# Spatial Regression

## Introduction

When employing data collected across various geographic points, it may not be appropriate to view it as conceptually identical to cross-sectional data on individuals or businesses at a single location. Spatially adjacent observations are likely to exhibit spatial interdependence, owing to dynamics which accompany proximity. This reflects Tobler’s (1970) maxim that ‘everything is related to everything else but near things are more related than distant things’. The presence of spatial autocorrelation in data used in ordinary least squares (OLS) models violates standard statistical techniques that assume independence among observations. Ignoring this dependence between neighbouring regions will lead to inefficient and/or biased regression results (Anselin, 1988a).

## Spatial Autocorrelation Diagnostic Tests

There are a number of diagnostic tests that can be performed to test whether an ordinary least squares (OLS) regression is the most appropriate type of model to use. These tests are carried out on the results of an OLS regression and can determine whether the data being modelled violates the OLS assumptions of independence among observations. Further they also provide insight into which of the spatial econometric models (explained in the next section) is the most appropriate to use.

Tests implemented in the AURIN portal include:

## Spatial Econometric Models

There are a suite of spatial econometric models that have been developed that attempt to overcome the spatial autocorrelation problem and allow econometric modelling to produce unbiased and efficient estimates. Anselin (1988: 34) introduced the model specification which applies to “situations where observations are available for a cross-section of spatial units, at one point in time.” These models are calculated using maximum likelihood estimation.

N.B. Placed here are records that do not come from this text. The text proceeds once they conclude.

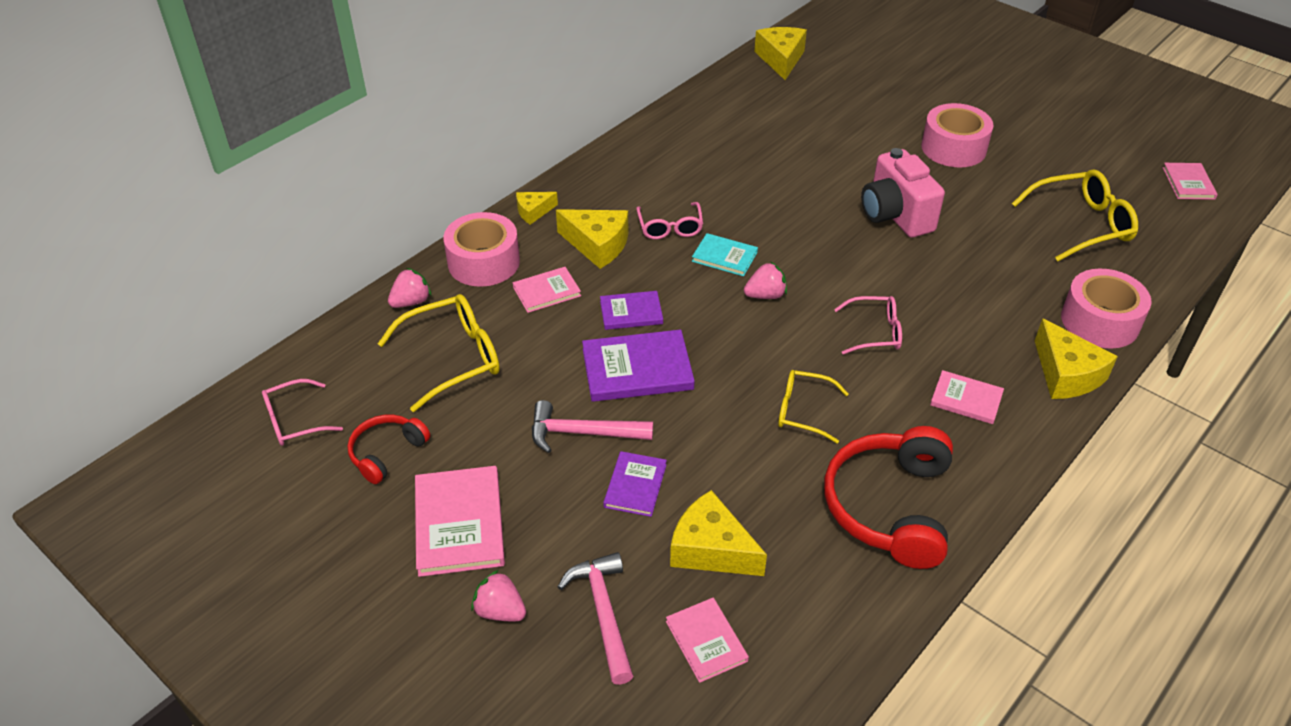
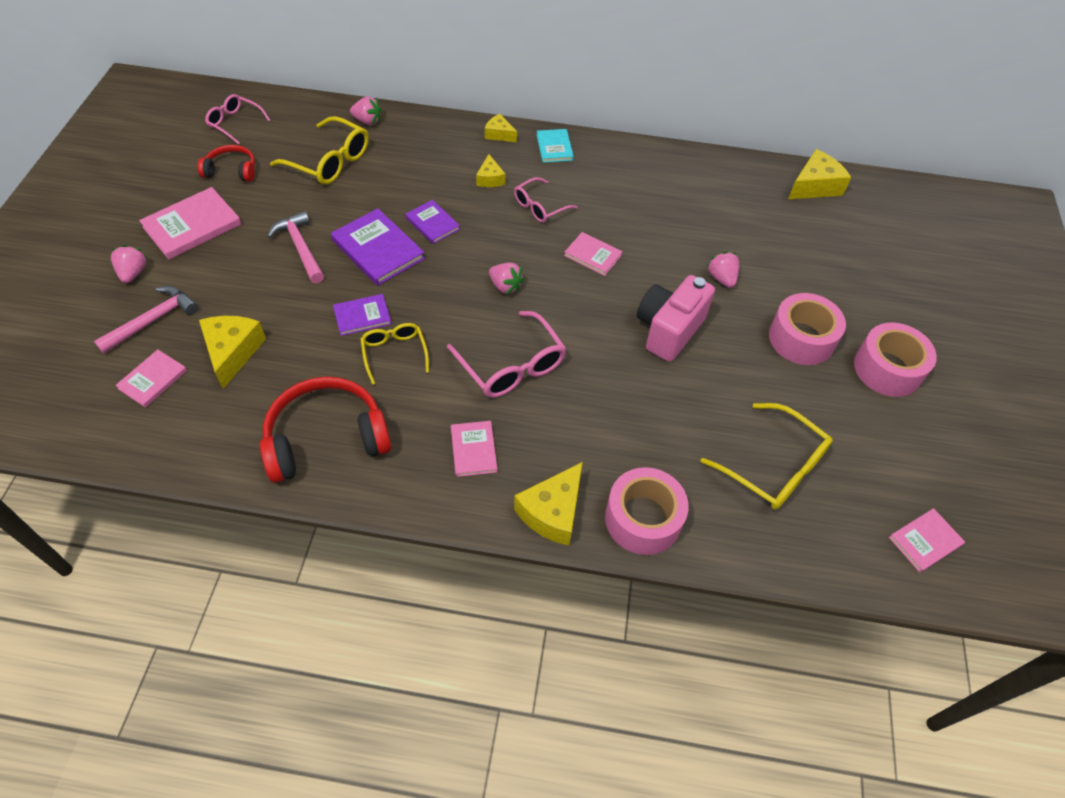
camera: 55 degrees right, 10 degrees up
(483, 262) = (429, 134): pink tape -> pink tape (887, 369)
(546, 291) = (423, 175): pink book -> pink book (593, 255)
(597, 245) = (490, 178): yellow cheese -> yellow cheese, size x0.58
(635, 486) = (268, 292): purple book -> purple book (362, 316)
(724, 257) = (531, 248): turquoise book -> turquoise book (554, 147)
(853, 158) = (721, 278): none -> pink strawberry
(875, 332) = (512, 366): pink glasses -> pink glasses, size x1.60

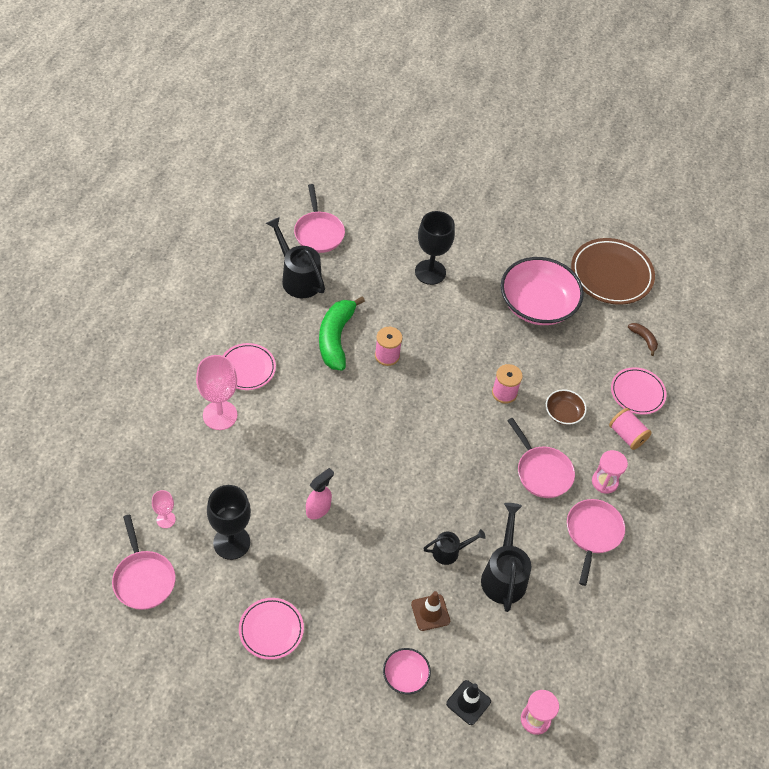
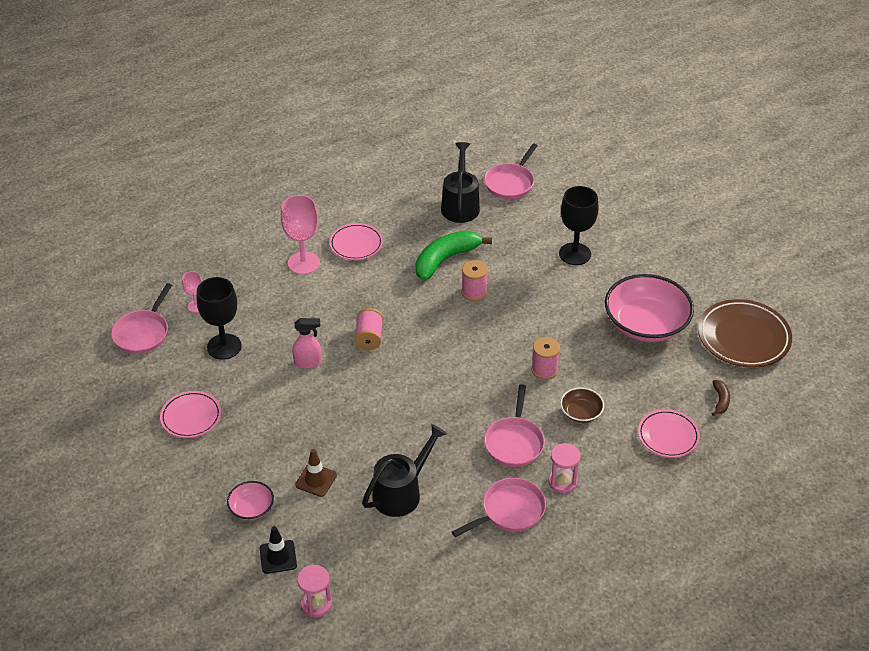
camera: 45 degrees right, 10 degrees down
(450, 551) = (376, 450): black watering can -> none
(627, 435) = (622, 461): pink spool -> pink spool (369, 338)

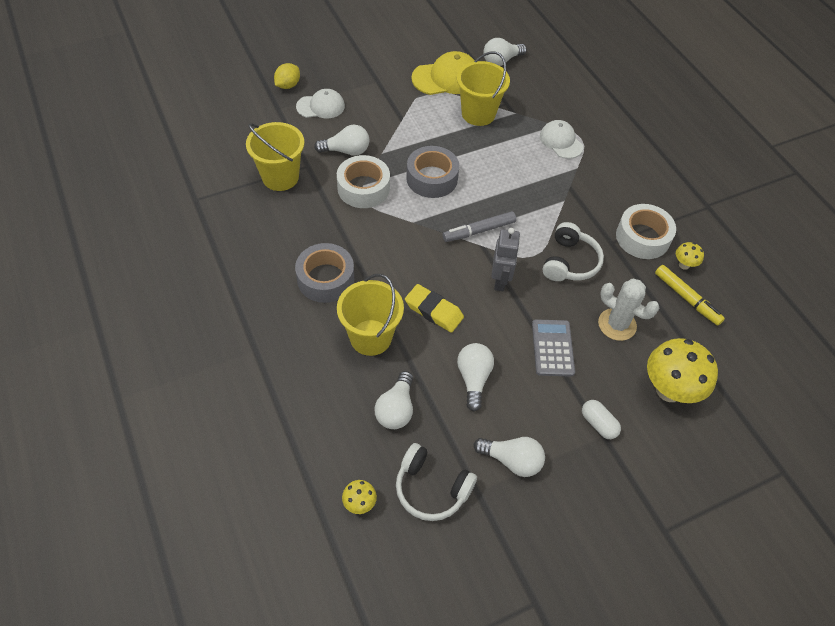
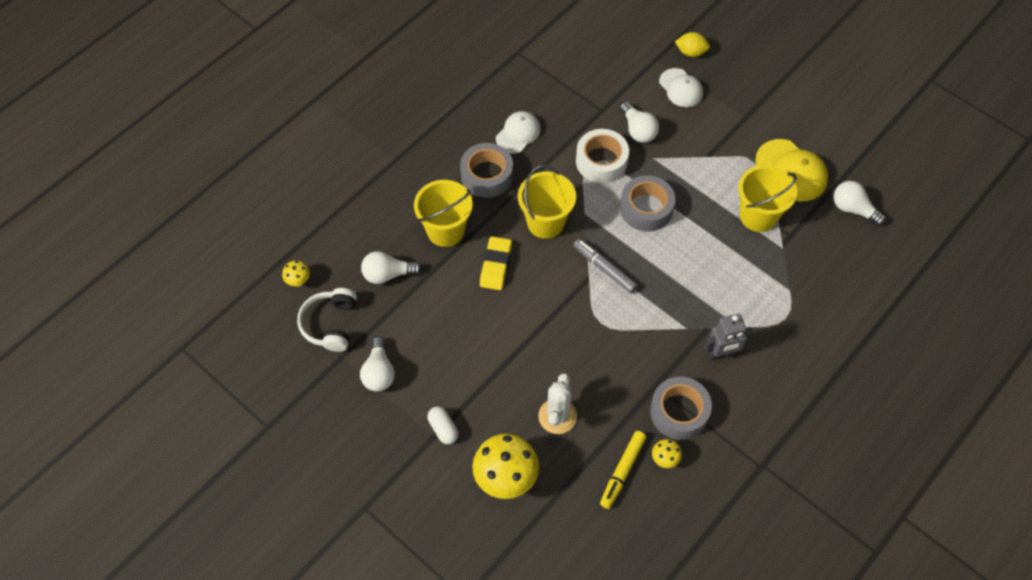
camera: 70 degrees right, 5 degrees up
(280, 177) = (576, 97): yellow bucket -> yellow bucket (545, 222)
(473, 379) = (442, 319): white light bulb -> none
(500, 280) = (556, 305): grey robot -> grey robot (721, 354)
(552, 348) = (504, 370): grey calculator -> none
(561, 141) = (768, 301): white cap -> white cap (518, 133)
(570, 262) = (610, 355): white headphones -> none
(598, 424) = (443, 429): white capsule -> white capsule turned 60 degrees counterclockwise
(642, 237) = (679, 412): white tape -> grey tape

The issue of model selection techniques (specification strategies) remains contentious in the spatial econometric literature. One viewpoint is that the researcher should not engage in a specification search but rather pre-filter the data, netting out any inherent spatial dependence (for example, Getis, 1995). The spatially-filtered data can then be approached using conventional OLS estimation and the suite of spatial econometric models would not be required.

The alternative approach to ‘filtering’ can be cast in the broader debate common among time series econometricians. Two options appear possible. First, we would proceed with a specific-to-general approach (the so-called ‘classical approach’), which begins with the most simple OLS regression and then uses appropriate Lagrange Multiplier (LM) tests to test a range of ‘added variables’ including the presence of spatial dependence. In this case, the researcher would ultimately choose the model with some highest test value. Second, as an alternative, we might follow the Hendry general-to-specific approach, where the researcher deliberately sets out with an over-parameterised model, which in this context would be include all the spatial effects, and then ‘test down’ using valid simplifying restrictions to the parsimonious form.

Obviously, the user is free to use the components in whatever order they deem fit for their purpose. We would assume most spatial econometricians use the specific-to-general approach whereby they begin with the linear regression model.

Models implemented in the AURIN portal include:

## Other Diagnostic Tests

We saw previously some diagnostic tests that can be used to determine whether there is spatial dependence in the data and also to help point the user in the direction of the most appropriate spatial econometric model to use. Those diagnostic tests use the results from an OLS regression. There are other diagnostic tests that require one or other of the spatial econometric models to be estimated and use its results to similarly assist in determining whether there is spatial dependence in the data. These are a Likelihood Ratio test and a Wald Test. As the test requires the spatial econometric model to have been estimated, the results for these diagnostic tests are contained in the results for the specific spatial econometric model above, but are more fully explained here.

The Likelihood Ratio (LR) test compares the Log Likelihood of the OLS model to the Log Likelihood of the specific spatial econometric model in the following way:

#### $$LR = -2LL_{null} + 2LL_{alter}$$

where $$LL_{null}$$ is the Log Likelihood of the null model (OLS) and $$LL_{alter}$$ is the Log Likelihood of the alternative model. This statistic is asymptotically chi-squared distributed with the number of degrees of freedom being the number of additional parameters in the alternative model.

The Wald test uses the maximum likelihood estimate of the extra parameter ($$\rho$$ or $$\lambda$$) and tests how far they are from zero in standard errors. Like the LR test this statistic is asymptotically chi-squared distributed with the number of degrees of freedom being one. If the test fails to reject the null hypothesis, this suggests that not including the spatially lagged dependent variable or the spatially error term will not substantially harm the fit of that model, since a predictor with a coefficient that is very small relative to its standard error is generally not doing much to help predict the dependent variable.

A final diagnostic test whose results rely on the estimation of a spatial econometric model is a Lagrange Multiplier test for spatial error autocorrelation in the residuals of the spatial econometric model. This is available for the spatial lag model and the spatial Durbin model and tests whether the corresponding model removes the spatial autocorrelation from the residuals. This is similar to the Lagrange Multiplier tests. It is asymptotically chi-squared distributed with one degree of freedom.